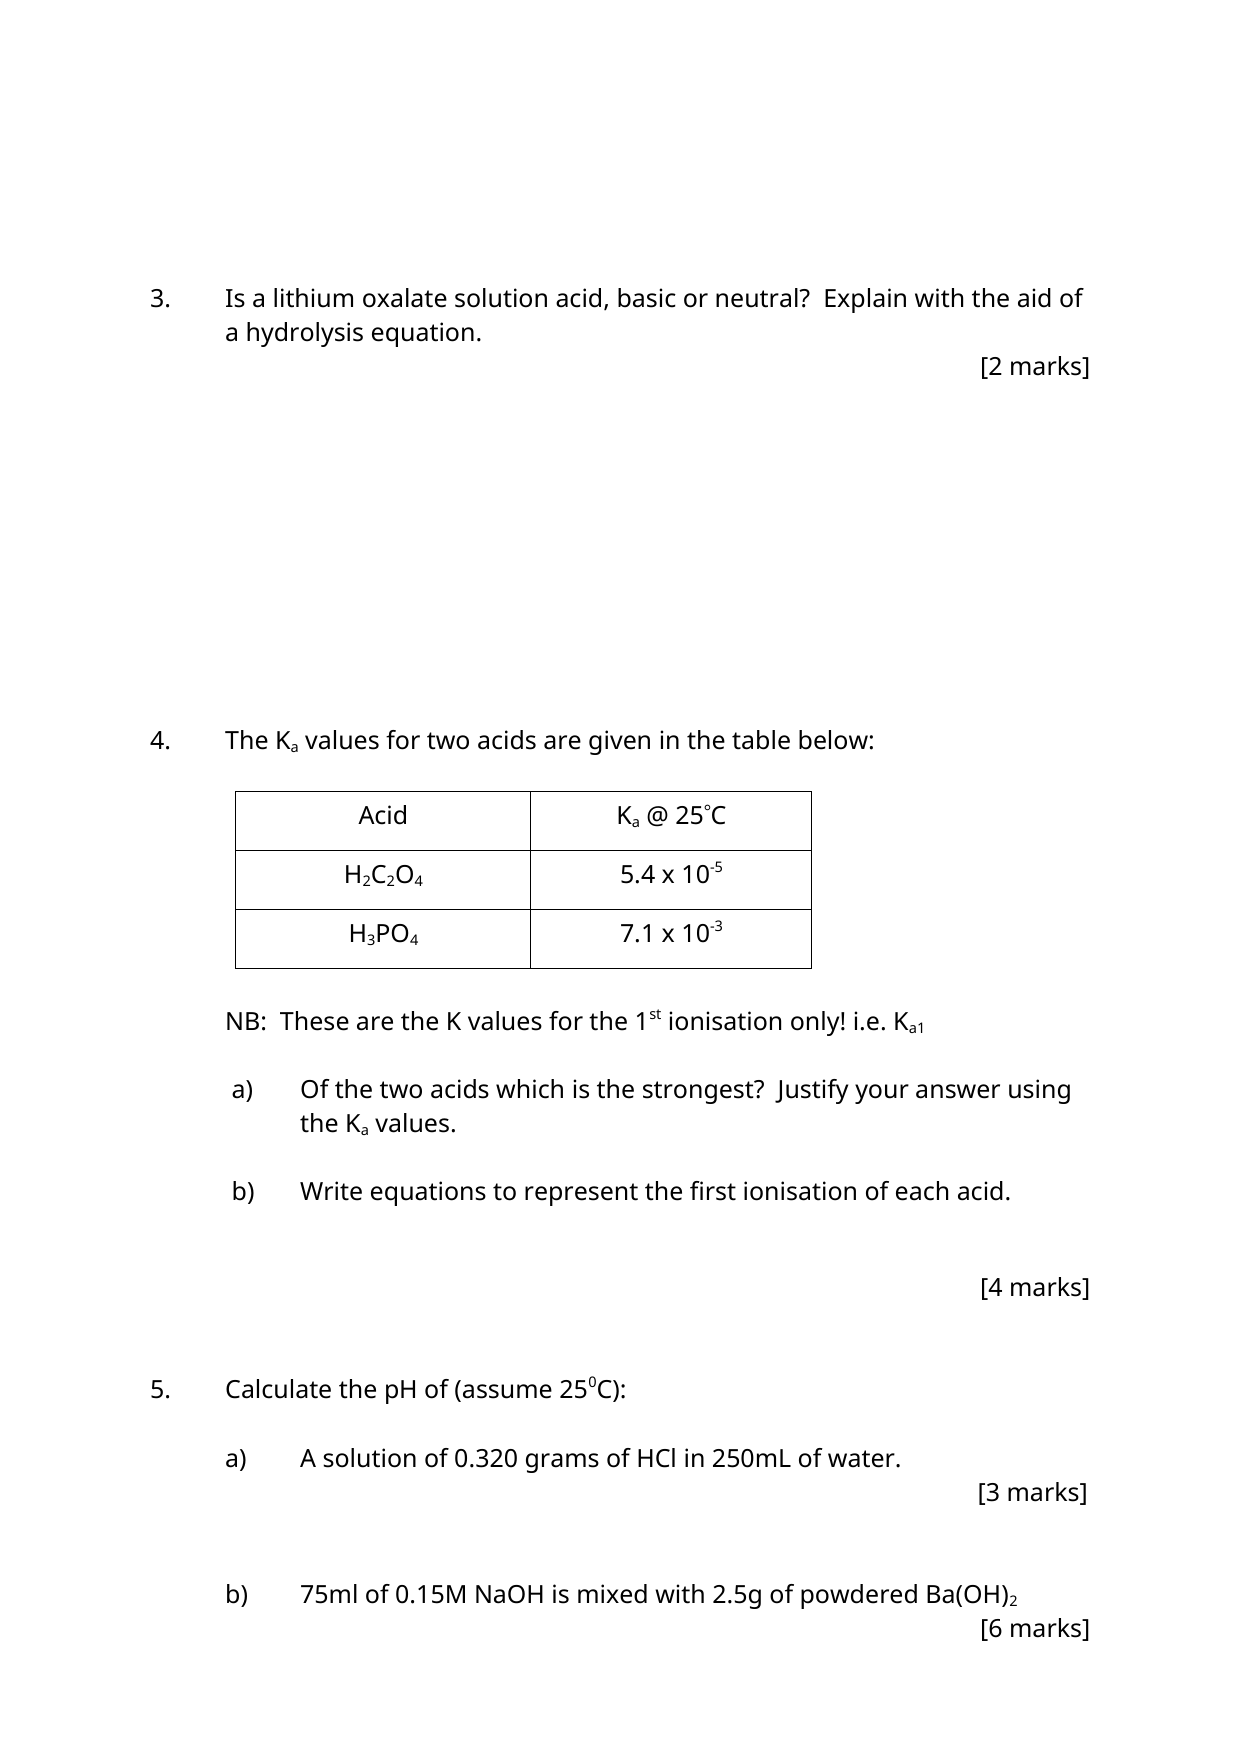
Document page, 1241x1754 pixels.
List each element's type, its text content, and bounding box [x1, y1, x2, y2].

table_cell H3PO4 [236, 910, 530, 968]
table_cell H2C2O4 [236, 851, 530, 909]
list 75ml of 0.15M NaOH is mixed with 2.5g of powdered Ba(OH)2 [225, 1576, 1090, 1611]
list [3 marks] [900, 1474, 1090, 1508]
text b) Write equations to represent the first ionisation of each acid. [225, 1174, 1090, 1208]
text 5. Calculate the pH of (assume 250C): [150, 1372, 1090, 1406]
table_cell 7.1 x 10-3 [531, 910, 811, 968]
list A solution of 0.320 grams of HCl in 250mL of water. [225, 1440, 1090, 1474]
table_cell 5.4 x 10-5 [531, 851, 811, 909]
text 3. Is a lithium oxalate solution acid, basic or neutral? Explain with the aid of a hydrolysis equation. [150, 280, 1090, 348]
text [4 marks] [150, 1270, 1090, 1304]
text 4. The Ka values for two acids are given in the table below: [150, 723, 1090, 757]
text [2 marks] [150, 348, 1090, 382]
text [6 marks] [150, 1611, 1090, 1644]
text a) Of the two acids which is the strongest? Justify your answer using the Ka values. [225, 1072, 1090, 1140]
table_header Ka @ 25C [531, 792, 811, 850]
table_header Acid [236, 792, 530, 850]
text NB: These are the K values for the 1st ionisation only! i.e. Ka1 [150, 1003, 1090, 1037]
****
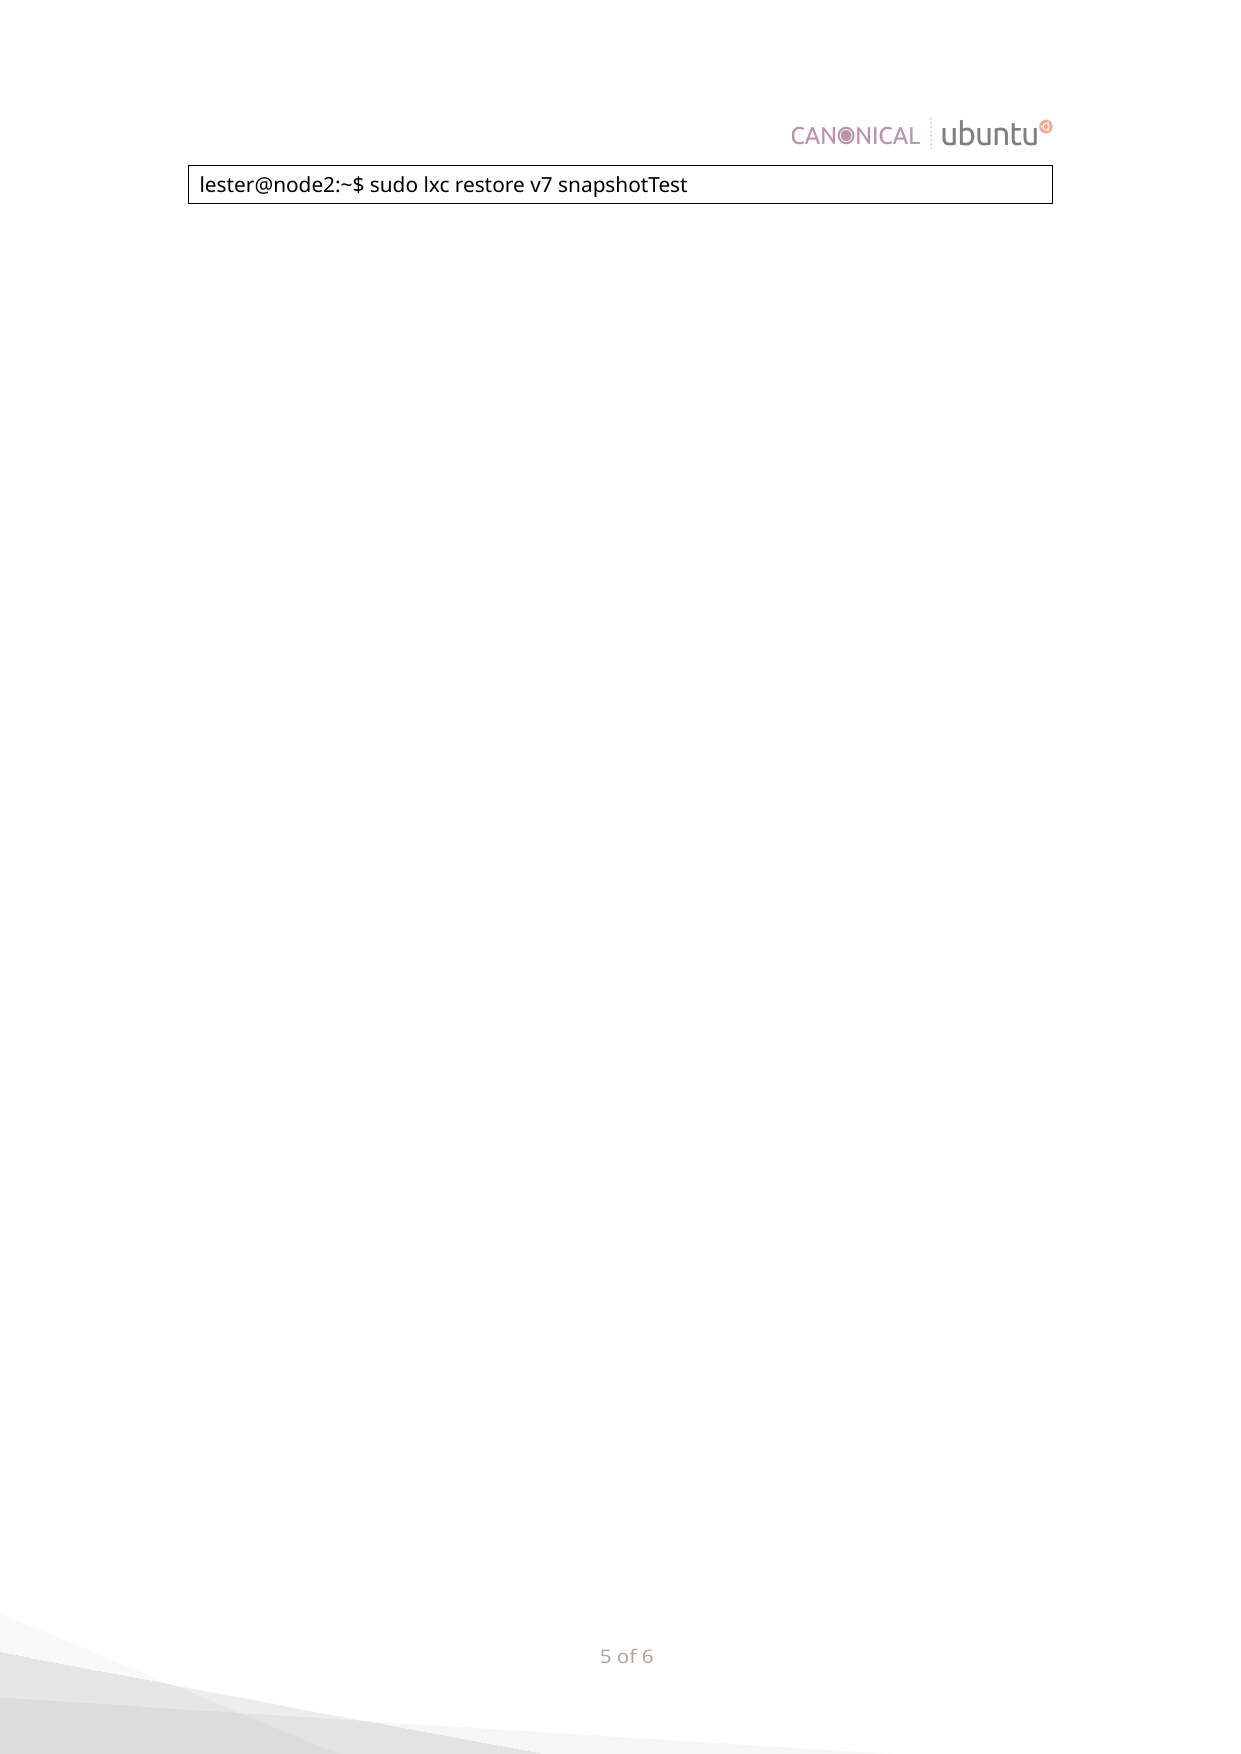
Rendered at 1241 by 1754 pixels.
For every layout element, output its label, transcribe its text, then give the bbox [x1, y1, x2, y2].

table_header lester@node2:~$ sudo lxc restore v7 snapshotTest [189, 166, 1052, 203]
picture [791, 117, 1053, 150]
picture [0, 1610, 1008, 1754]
****
YOUR OBJECTIVE: Looking at the records above, work out how many lines contain "pixels". Give the number only.

ANSWER FOR THE TASK: 2